Jang et al. present an institutional series over a seven-year period including 22 patients with SCJI due to Staphylococcus aureus which challenges convention [Citation3]. In this series, half of the patients are managed medically and half are managed with limited surgical debridement. Surgical debridement was generally utilized when an abscess was identified and none of the patients underwent joint resection. The authors report a 100% success rate with this approach during a lengthy follow-up period, median 53 weeks. Moreover, they note no deterioration in joint function during the follow-up period.

So how can this be? I suspect it is multifactorial. One factor is the patient population. Jang et al. [Citation3] reports an obesity rate of 14% in their study as compared to a 35% rate in the series from Kachala et al. [Citation4] out of the Cleveland Clinic. Furthermore, they have no IV drug users whereas the Kachala et al.’s [Citation4] study reports a rate of 10%. Notably, both studies have a similar rates of end-stage renal failure and MRSA infection. Jang et al. [Citation3] importantly limits their study to S. aureus patients whereas most other series include other organisms which may follow a more fulminant course. Furthermore, as mentioned above, there is clearly a component of selection bias in many of the myriad of small surgical series which report only the patients that the surgeons evaluated. Clearly these series miss the medically managed patients that Jang et al. [Citation3] have included.

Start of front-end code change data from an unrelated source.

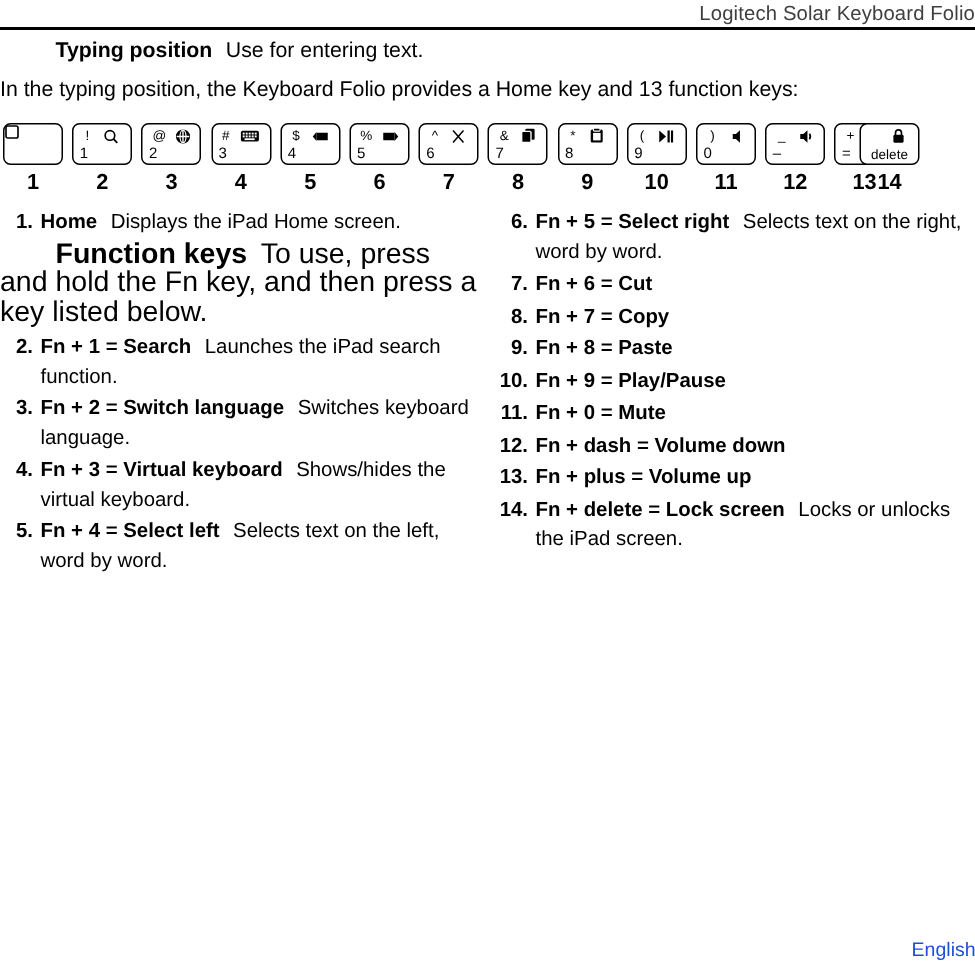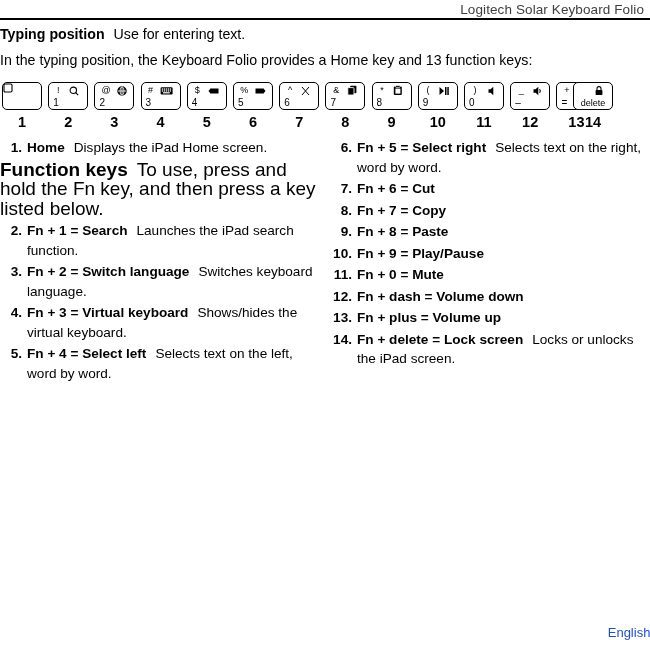--- a/index.html
+++ b/index.html
@@ -24,21 +24,21 @@
     width: 650px;
     height: 19px;
     text-align: right;
   }
   .header-title {
     display: inline-block;
     font-size: 13.5px;
     color: #3f3f3f;
     letter-spacing: 0.1px;
     line-height: 18px;
-    padding-right: 6px;
+    padding-right: 0;
   }
   .header-rule {
     position: absolute;
     top: 18px;
     left: 0;
     width: 650px;
     height: 2px;
     background: #000;
   }
 
@@ -48,21 +48,21 @@
     top: 24px;
     left: 0;
     width: 650px;
   }
   .intro-line {
     font-size: 14.2px;
     line-height: 20px;
     white-space: nowrap;
   }
   .intro-line.first { margin-bottom: 6px; }
-  .lead { font-weight: bold; }
+  .lead { font-weight: bold; margin-left: 37px; }
   .gap { display: inline-block; width: 9px; }
 
   
   .keys-strip {
     position: absolute;
     top: 82px;
     left: 0;
     width: 650px;
     height: 46px;
   }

Jang et al. [Citation3] demonstrate that SCJI, like any other disease, exists on a spectrum. As a result, a graded approach to treatment is warranted. This can include medical management for appropriately selected patients based on imaging and comorbidities. Limited surgical intervention may be appropriate for diagnostic purposes as well as for patients with focal collections and minimal joint damage. Radical resection may be reserved for those patients with extensive joint destruction, osteomyelitis, extensive surrounding tissue involvement or those at risk for recurrence due to immunosuppression, significant comorbidities or access to healthcare. Much remains unknown at present and thus further research opportunities abound. For instance, what are the implications for long-term joint dysfunction with limited surgical intervention versus radical approaches? Kachala et al. [Citation4] demonstrated minimal functional impairment based on patients who had undergone radical surgery utilizing the QuickDASH score over a five-year period. Is limited surgical intervention superior? Joint destruction with limited surgery could lead to symptomatic joint destabilization over long-term follow-up requiring arthroplasty. How does primary closure, pectoralis muscle flap coverage, wound vac closure effect long-term function? Clearly, at present, we must be aware of what we do not know. As a result, surgeons should not immediately jump to radical surgery as the only option for the treatment of SCJI but rather consider all available options based on the severity of the presentation.

Disclosure statement

No potential conflict of interest was reported by the authors.

References

  • Song HK, Guy TS, Kaiser LR, et al. Current presentation and optimal surgical mangement of sternoclavicular joint infections. Ann Thorac Surg. 2002;73:427–431.
  • Ross JJ, Shamsuddin H. Sternoclavicular septic arthritis: review of 180 cases. Medicine 2004;83:139–147.
  • Jang YR, Kim T, Kim MC, et al. Sternoclavicular septic arthritis caused by Staphylococcus aureus. Excellent results from medical treatment and limited surgery. Infect Dis. 2019. DOI:10.1080/23744235.2019.1639810
  • Kachala SS, D”Souza DM, Texeira-Johnson L, et al. Surgical management of sternoclavicular joint infections. Ann Thorac Surg. 2016;101:2155–2160.